Cette nuit, ils allaient l’invoquer. Ils allaient invoquer la Cape bleue, Gogokhoth’Amrultokha. De ce que Joseph en savait, il s’agissait d’une créature cosmique unique en son genre, un être qui résidait au plus profond de l’océan Pacifique, dans sa cité engloutie de Traolda. Le Club allait le faire venir grâce à un rituel très précis, et lui, Joseph, allait avoir le droit de contempler cet être hors du commun, en dehors du temps et de l’espace. Un être qui allait choisir quelqu’un pour partager son immense savoir… s’il se sentait d’humeur généreuse.


Au bout de plusieurs minutes, les autres membres du club arrivèrent. Ils avaient sur le visage un masque noir, pour se cacher du regard de la Cape bleue. Le nouveau enfila le sien, et se mit avec les autres en cercle autour d’une sorte de pentacle dessiné à la craie au sol. Tous ensembles, ils entonnèrent un chant liturgique, « Dyxhur Traolda na dandre dyxhur ».

Le chant dura plusieurs minutes, tous les participants étaient concentrés à réciter les paroles apprises par cœur. Ils espéraient tous au fond de leur âme que cet exercice allait porter ses fruits. Ils allaient bientôt être fixés.


Une forte odeur de marée se fit soudainement sentir alors que le chœur venait de terminer de réciter son texte. S’ajoutait à cela une déformation subite du pentacle, qui prit en taille et se transformait progressivement en quelques signes incompréhensibles.


« Ils ont vu cela », dit très clairement une voix d’outre-tombe, une voix qui venait de partout et de nulle part en même temps. C’était en vérité un entremêlement de sons, couplés à des visions de bâtiments aux angles improbables changeant indéfiniment. Ce n’était que par pur hasard que les membres du Club avaient compris ce qu’ils avaient compris, « Ils ont vu cela ».


Certains s’évanouirent d’un coup, mais ce n’était pas le cas de Joseph. Il vit de l’eau sortir des symboles tracés au sol, et avec elle, des sortes de filaments de brume qui se tordaient en tous sens. Et une paire d’yeux jaunes, à la pupille fendue, s’éleva lentement, le fixant du regard.

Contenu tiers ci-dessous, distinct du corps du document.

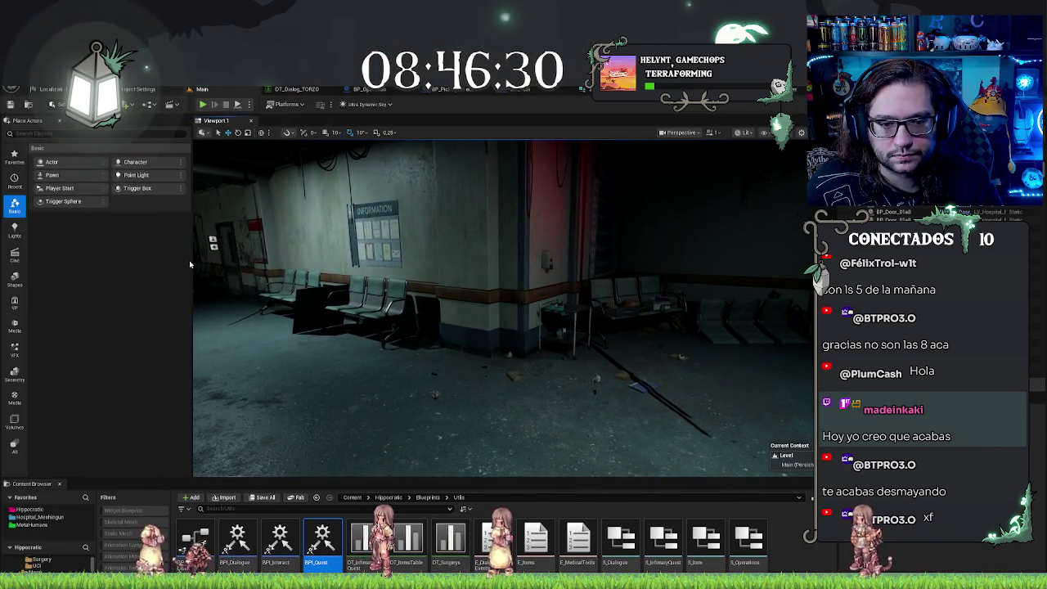
drag(262, 270, 221, 311)
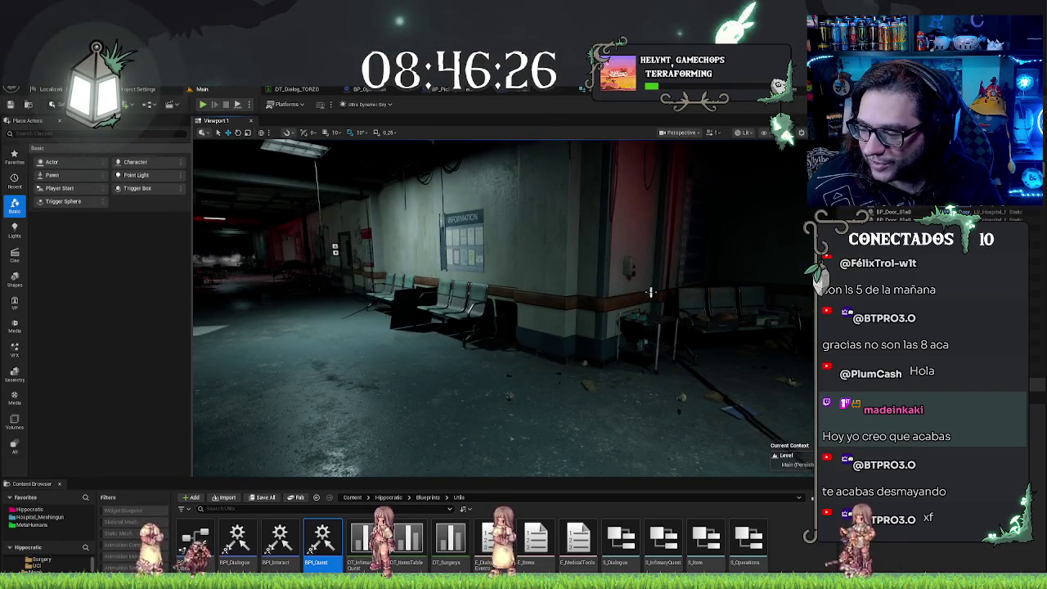
drag(644, 305, 605, 327)
mouse_move(619, 362)
mouse_down()
mouse_move(572, 362)
mouse_move(586, 355)
mouse_up()
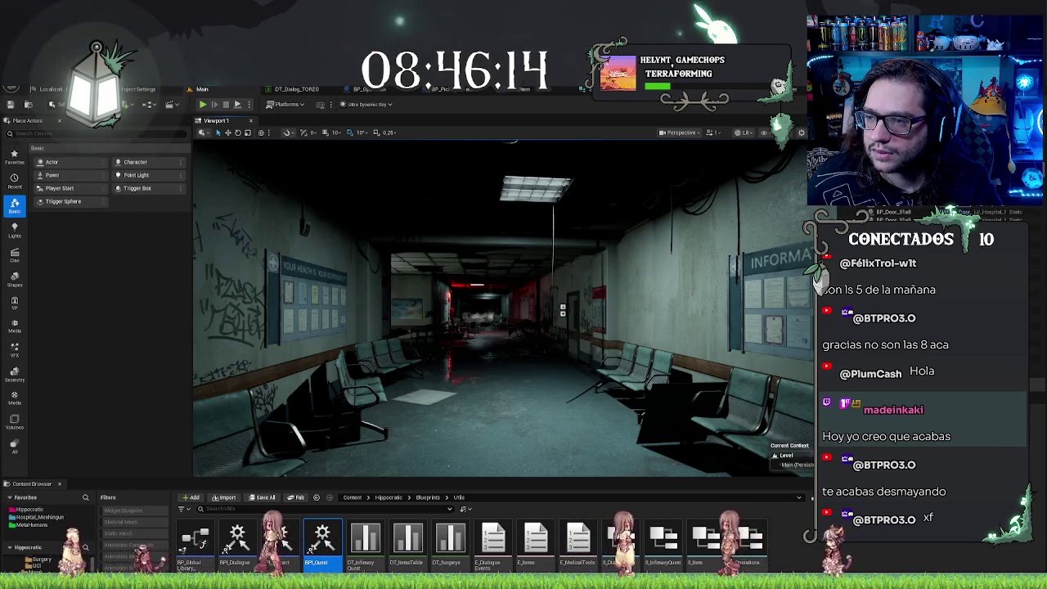
key(ctrl+Tab)
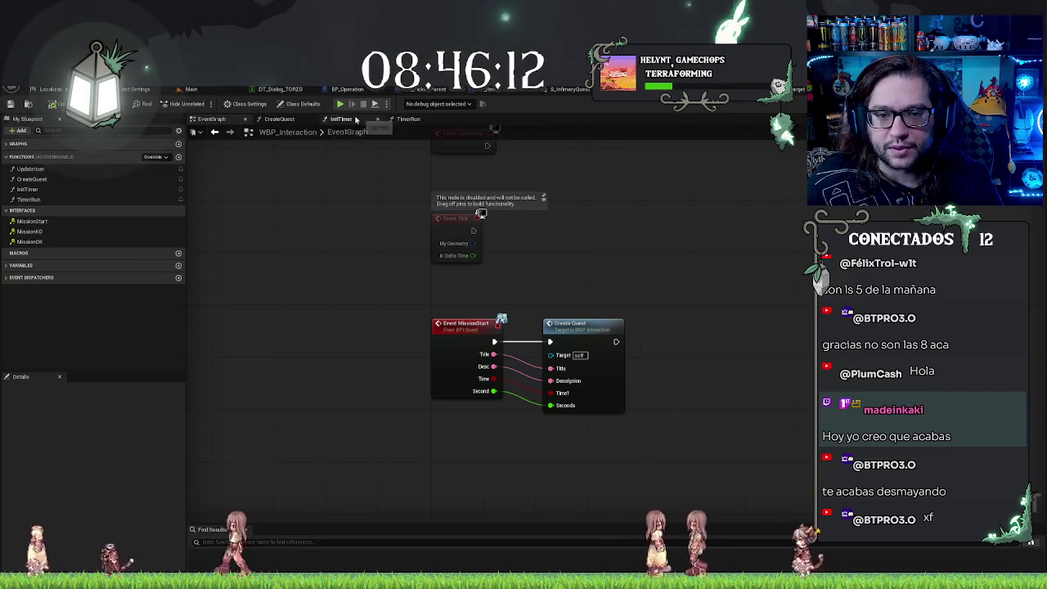
Step: View InitTimer, then open TimerRun and search 'pad' off Round to Integer64's result without adding a node
click(341, 119)
click(409, 119)
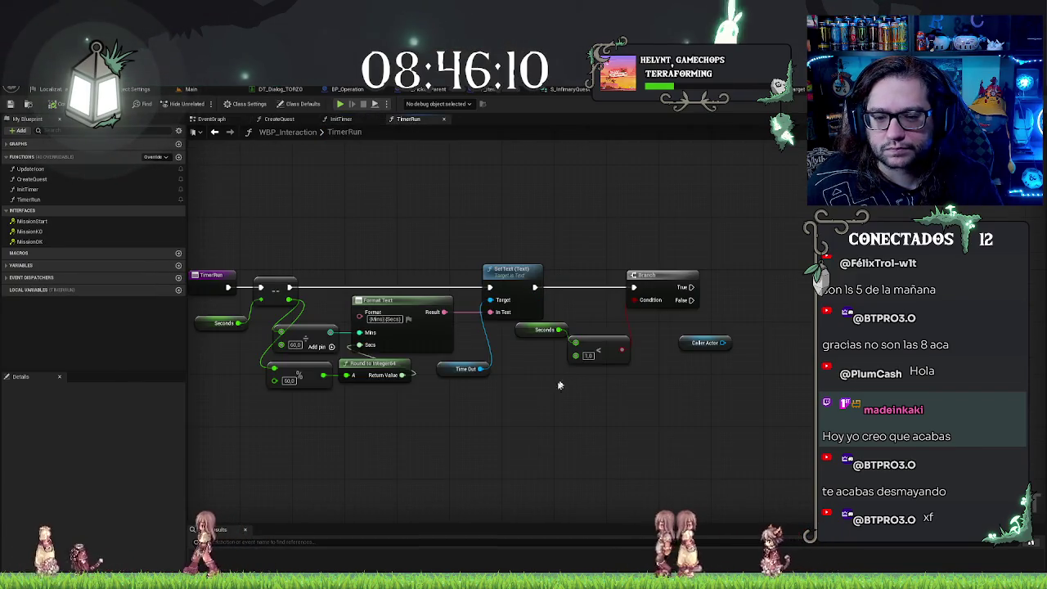
drag(488, 360, 498, 376)
text(pad)
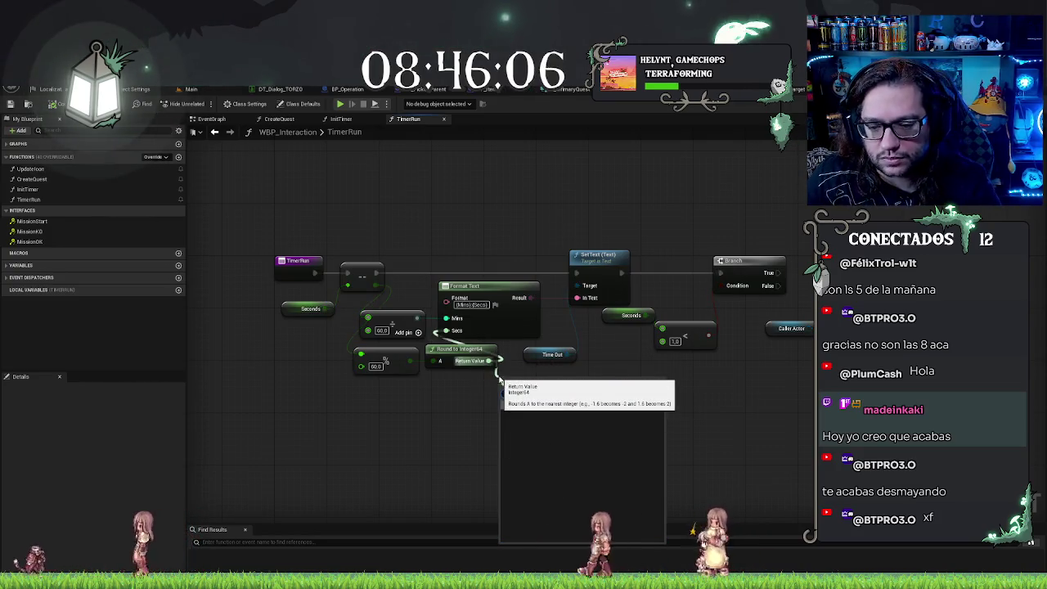
key(Escape)
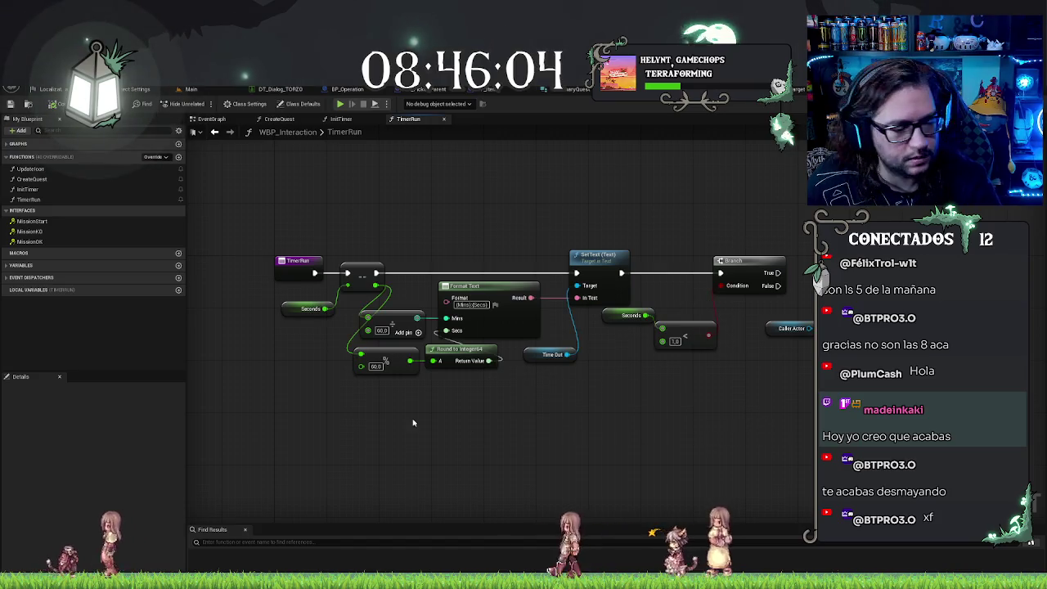
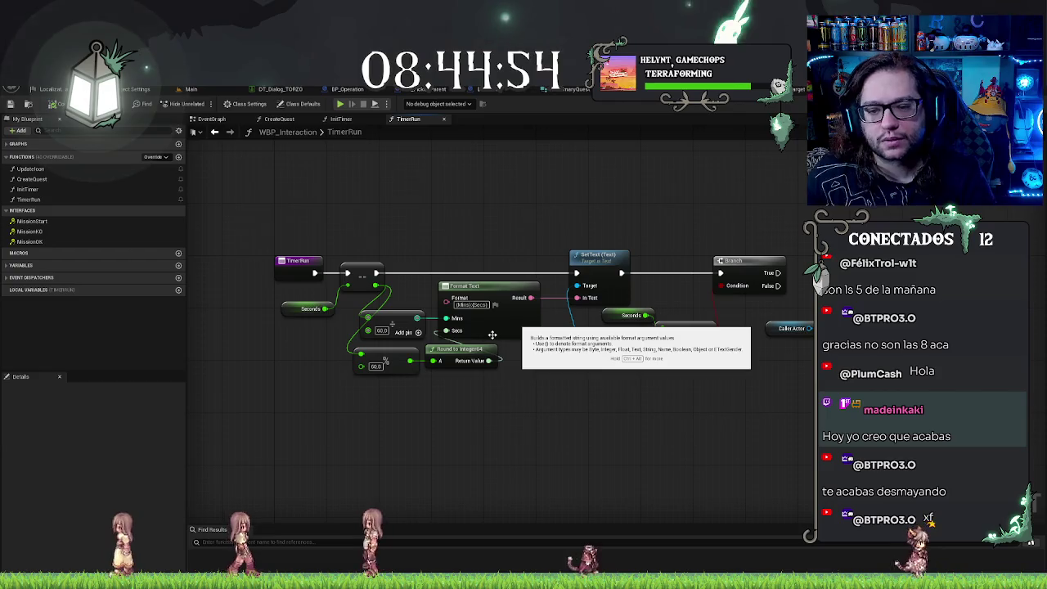
Step: Add a To Text (Integer64) node fed by the rounded seconds, replacing a wrongly chosen converter
alt+click(448, 318)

Aussitôt, Joseph se sentit transpercé de part en part, comme si ces yeux étaient des fers de lance. Il s’écroula en arrière, et tomba dans quelques centimètres d’eau en haletant. Il s’évanouit, sans comprendre ce qui lui arrivait.


A son réveil, il était entouré de ses camarades, inconscients pour la plupart. Le sol était parfaitement sec, et le pentacle avait retrouvé sa forme originelle.


Mais l’odeur de marée subsistait.


Le jeune homme remarqua une marque à son bras droit, et sans vraiment savoir ni comment ni pourquoi, il n’avait qu’une envie, se jeter à l’océan, et rejoindre Traolda.


La Cape bleue l’avait choisie pour partager ses connaissances mystiques.